LINCOLN — A judge Monday granted another delay in the trial of Joshua Keadle, the man accused of murdering an Omaha woman attending Peru State College.
District Judge Rick Schreiner ordered the trial to start Jan. 27 in Gage County. The three-week trial originally had been scheduled to begin in April but had been postponed to Sept. 16.
Keadle’s attorney asked for the second delay so the defense could review newly available content from victim Tyler Thomas’ laptop computer.
On Friday, Jeff Pickens of the Nebraska Commission on Public Advocacy said that because of a mix-up, a “limited preview” of 93KB of information found on Thomas’ laptop was not provided to the defense until Thursday.

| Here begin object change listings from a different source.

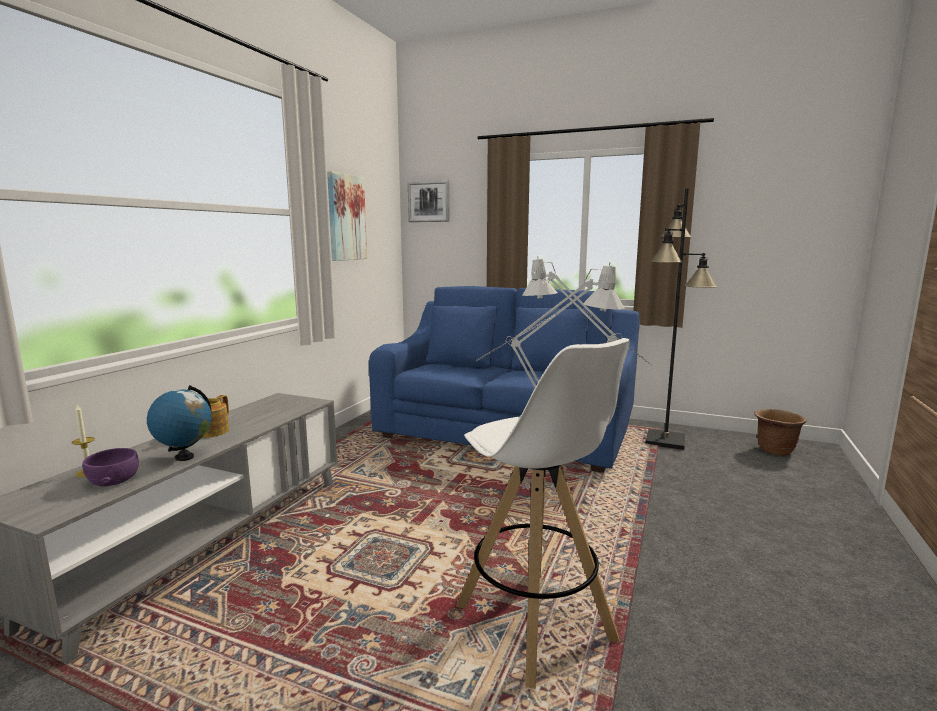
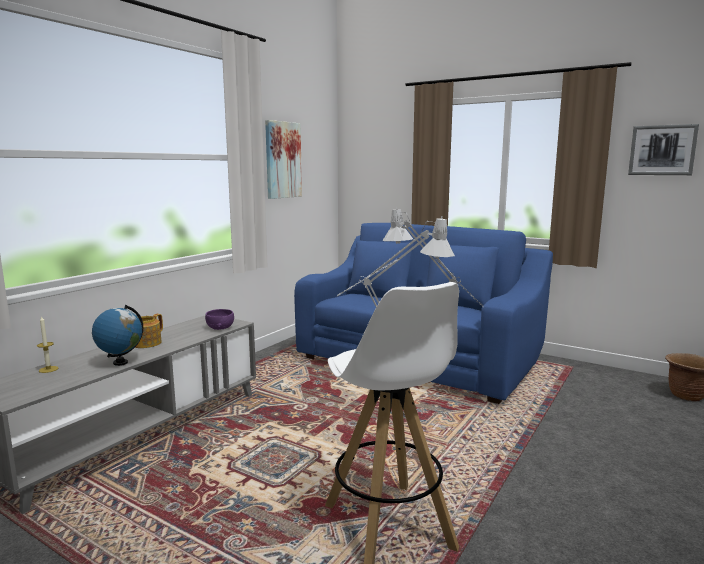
camera: 10 degrees right, 0 degrees up
(113, 480) = (64, 377): purple bowl -> purple bowl (220, 327)
(429, 202) = (362, 143): picture -> picture (662, 150)
(666, 440) = (574, 378): black floor lamp -> none

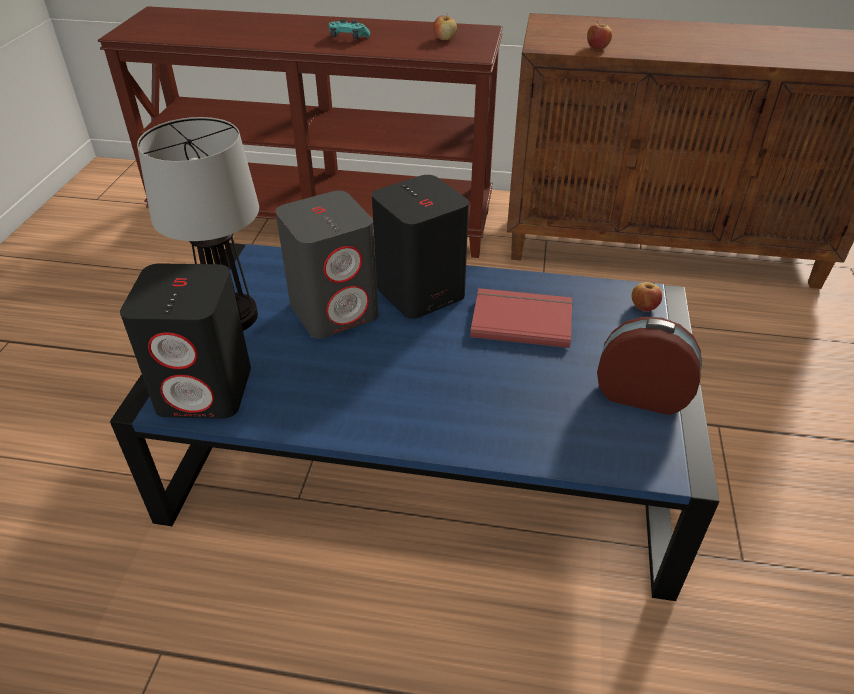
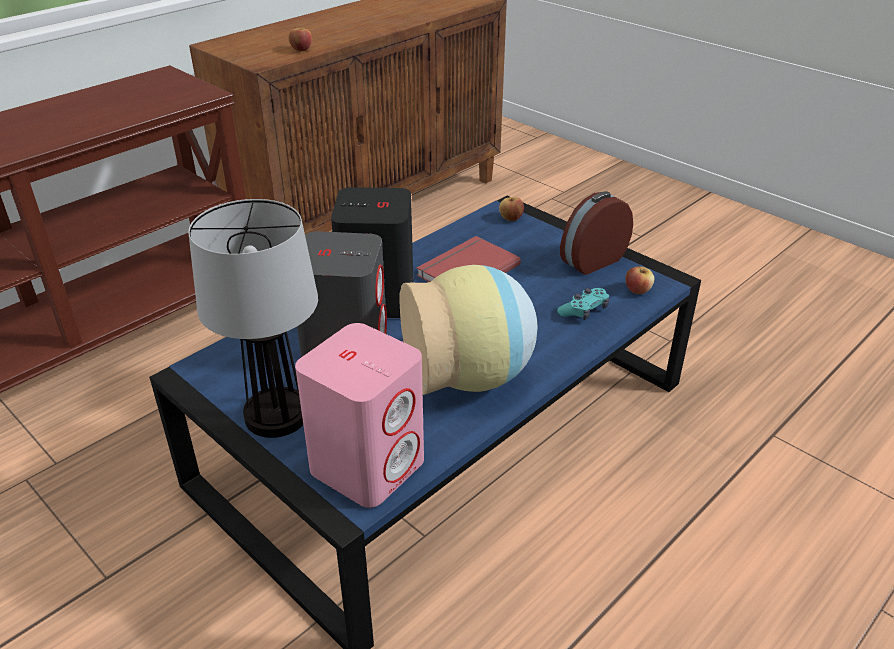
camera: 55 degrees left, 5 degrees down
(206, 389) = (368, 465): black speaker -> pink speaker
(348, 38) = (52, 126): turquoise game controller -> turquoise game controller (584, 311)
(363, 395) = (470, 377): none -> vase
(445, 38) = (147, 92): apple -> apple (638, 290)

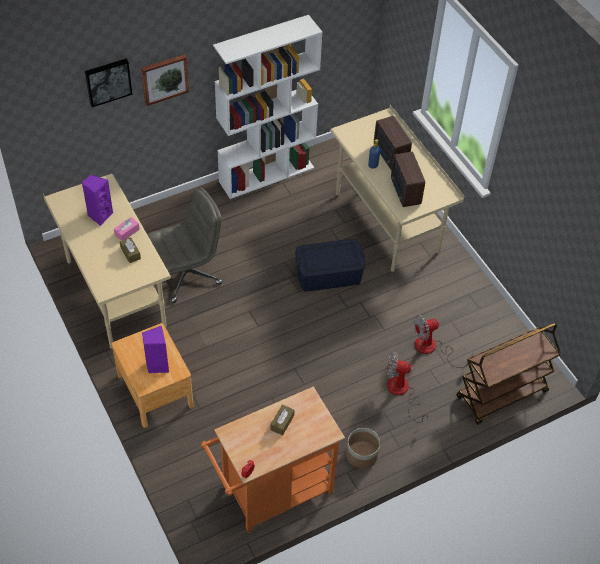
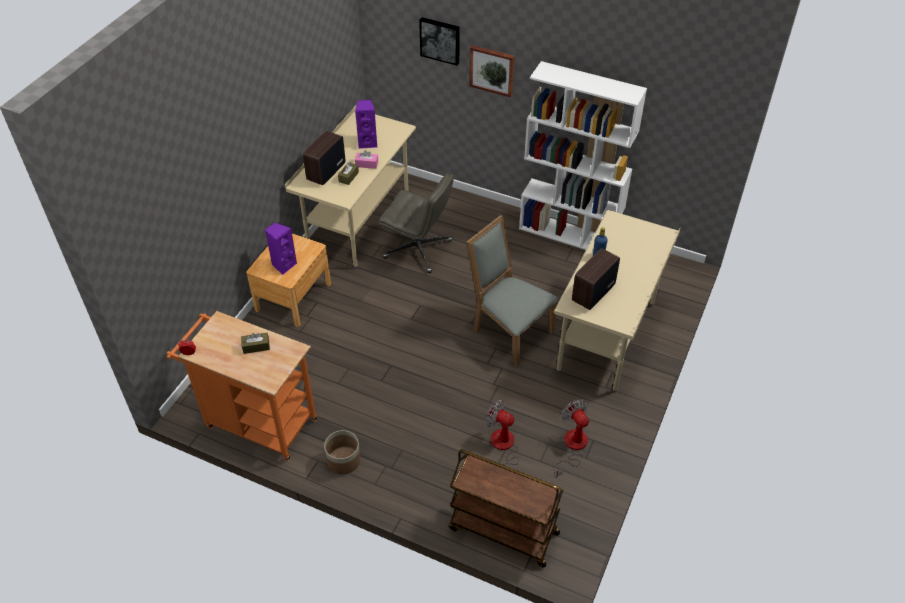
camera: 55 degrees right, 5 degrees down
(328, 274) = (509, 331): blue storage box -> grey chair
(390, 156) = (622, 261): radio -> radio (325, 172)
(402, 392) = (434, 452): fan -> fan (572, 447)

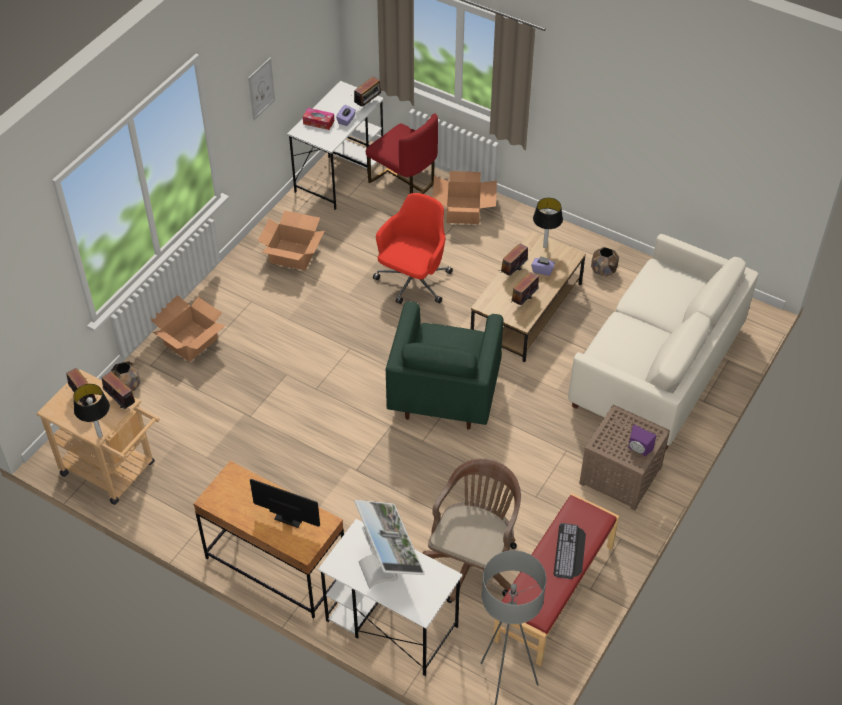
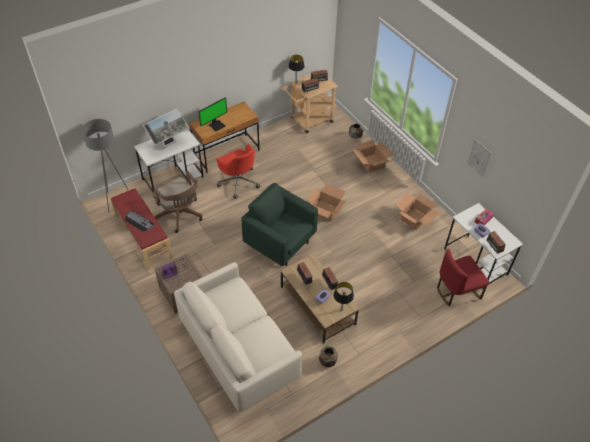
camera: 115 degrees right, 0 degrees up
(388, 567) = (169, 145): monitor -> monitor turned 45 degrees counterclockwise
(413, 282) = (367, 262): red office chair -> red office chair (238, 181)
(464, 210) = (416, 311): cardboard box -> cardboard box (325, 211)

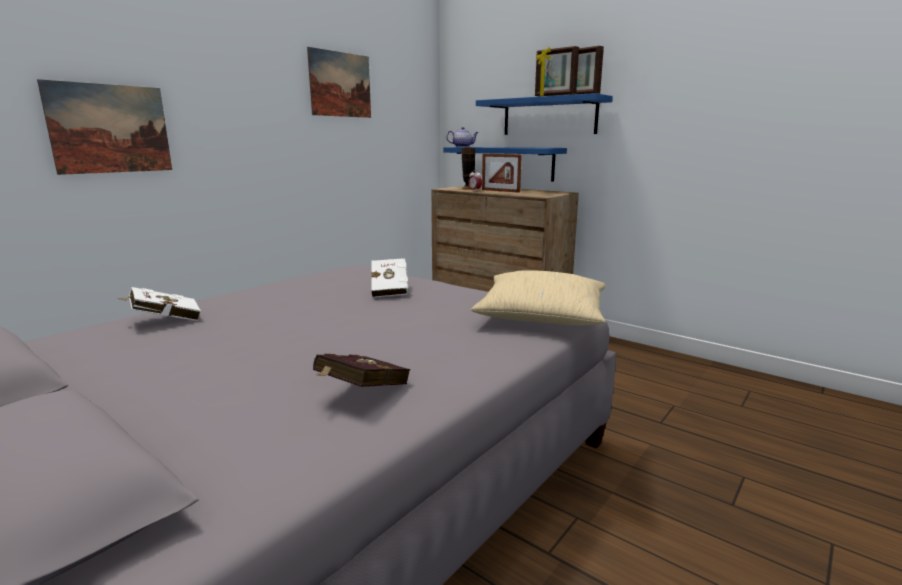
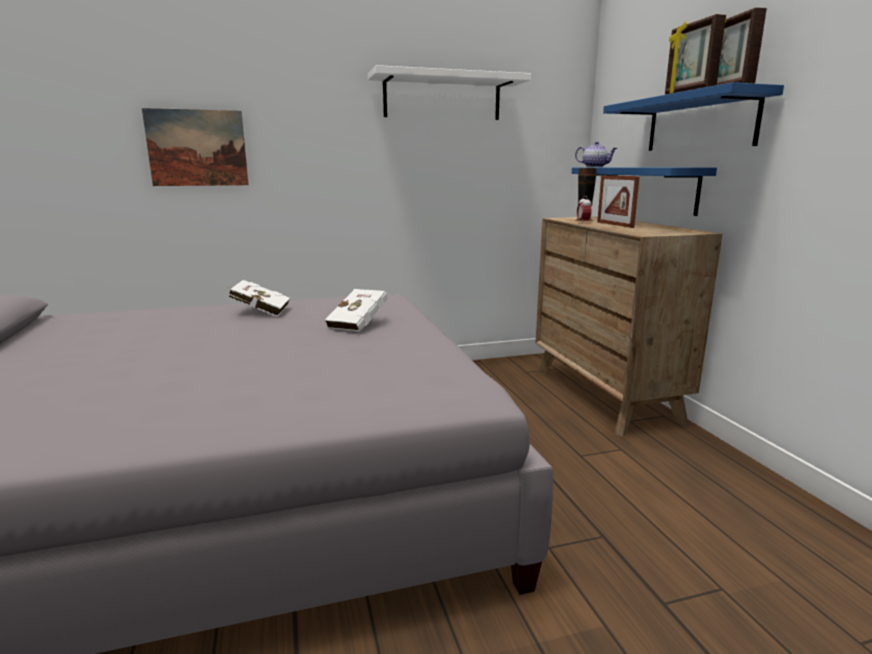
camera: 35 degrees right, 0 degrees up
(163, 320) = (155, 315): white book -> white book (259, 312)
(340, 84) = (442, 97): picture -> white shelf
(361, 393) = (105, 415): red book -> none
(541, 316) = (437, 387): beige pillow -> none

He said that the information on the computer would take several days to analyze more thoroughly and that the data could provide crucial clues about the state of Thomas’ mind at the time she disappeared, and about whether a crime really occurred.
Thomas, a 19-year-old dance team captain from Omaha, disappeared on Dec. 3, 2010, after a night of partying at Peru State. Keadle, then 29, initially denied seeing her that night but eventually told authorities that he had driven her to a boat dock along the Missouri River.
He told investigators that Thomas asked for a ride to Omaha, and he requested a sex act in exchange. Keadle said that afterward, he changed his mind about giving her a ride and an argument ensued in which Thomas threatened to report that she had been raped. Keadle said he drove away, leaving Thomas at the boat dock.
She was never seen again, and her body, despite intensive searches, has never been found. Keadle, though a “person of interest” from the start, was not charged with murder until 2017. In the interim, he was found guilty of raping a 15-year-old girl in 2008 while he was a student at Midland College in Fremont, and Thomas’ family won a $2.6 billion judgment in a wrongful death lawsuit.
Schreiner previously ruled that the trial should be moved from Nemaha County, where Thomas was last seen, to Beatrice, where the courthouse has an elevator, a larger courtroom, and nearby meeting rooms and restrooms to better accommodate the trial.